■ Source records ■
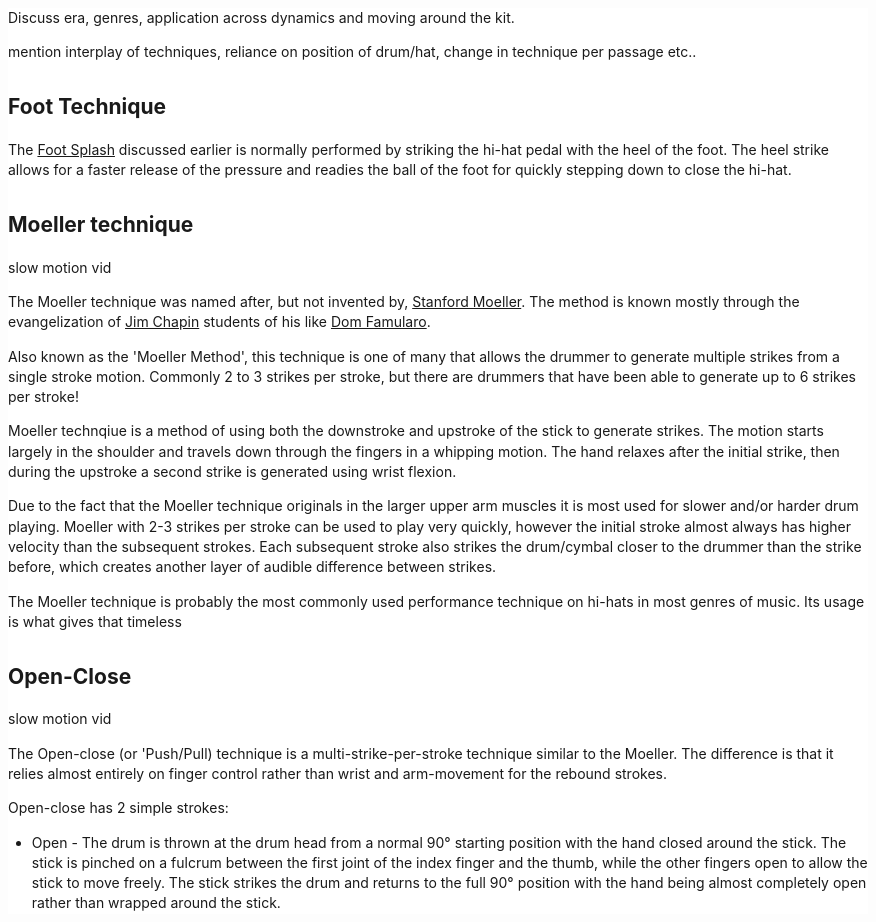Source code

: Discuss era, genres, application across dynamics and moving around the kit.

mention interplay of techniques, reliance on position of drum/hat, change in technique per passage etc..

## Foot Technique

The [Foot Splash](#foot-splash) discussed earlier is normally performed by striking the hi-hat pedal with the heel of the foot. The heel strike allows for a faster release of the pressure and readies the ball of the foot for quickly stepping down to close the hi-hat.

## Moeller technique

slow motion vid

The Moeller technique was named after, but not invented by, [Stanford Moeller](https://en.wikipedia.org/wiki/Sanford_A._Moeller). The method is known mostly through the evangelization of [Jim Chapin](https://en.wikipedia.org/wiki/Jim_Chapin) students of his like [Dom Famularo](http://domfamularo.com).

Also known as the 'Moeller Method', this technique is one of many that allows the drummer to generate multiple strikes from a single stroke motion. Commonly 2 to 3 strikes per stroke, but there are drummers that have been able to generate up to 6 strikes per stroke!

Moeller technqiue is a method of using both the downstroke and upstroke of the stick to generate strikes. The motion starts largely in the shoulder and travels down through the fingers in a whipping motion. The hand relaxes after the initial strike, then during the upstroke a second strike is generated using wrist flexion.

Due to the fact that the Moeller technique originals in the larger upper arm muscles it is most used for slower and/or harder drum playing. Moeller with 2-3 strikes per stroke can be used to play very quickly, however the initial stroke almost always has higher velocity than the subsequent strokes. Each subsequent stroke also strikes the drum/cymbal closer to the drummer than the strike before, which creates another layer of audible difference between strikes.

The Moeller technique is probably the most commonly used performance technique on hi-hats in most genres of music. Its usage is what gives that timeless 


## Open-Close

slow motion vid

The Open-close (or 'Push/Pull) technique is a multi-strike-per-stroke technique similar to the Moeller. The difference is that it relies almost entirely on finger control rather than wrist and arm-movement for the rebound strokes.

Open-close has 2 simple strokes:

* Open - The drum is thrown at the drum head from a normal 90° starting position with the hand closed around the stick. The stick is pinched on a fulcrum between the first joint of the index finger and the thumb, while the other fingers open to allow the stick to move freely. The stick strikes the drum and returns to the full 90° position with the hand being almost completely open rather than wrapped around the stick.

■ What this task involves ■
In the entries above, find the line holding "around the kit." and the line holding "Moeller technqiue is"; print both of them and every line between, exactly, and nothing else.

■ Response below ■
: Discuss era, genres, application across dynamics and moving around the kit.

mention interplay of techniques, reliance on position of drum/hat, change in technique per passage etc..

## Foot Technique

The [Foot Splash](#foot-splash) discussed earlier is normally performed by striking the hi-hat pedal with the heel of the foot. The heel strike allows for a faster release of the pressure and readies the ball of the foot for quickly stepping down to close the hi-hat.

## Moeller technique

slow motion vid

The Moeller technique was named after, but not invented by, [Stanford Moeller](https://en.wikipedia.org/wiki/Sanford_A._Moeller). The method is known mostly through the evangelization of [Jim Chapin](https://en.wikipedia.org/wiki/Jim_Chapin) students of his like [Dom Famularo](http://domfamularo.com).

Also known as the 'Moeller Method', this technique is one of many that allows the drummer to generate multiple strikes from a single stroke motion. Commonly 2 to 3 strikes per stroke, but there are drummers that have been able to generate up to 6 strikes per stroke!

Moeller technqiue is a method of using both the downstroke and upstroke of the stick to generate strikes. The motion starts largely in the shoulder and travels down through the fingers in a whipping motion. The hand relaxes after the initial strike, then during the upstroke a second strike is generated using wrist flexion.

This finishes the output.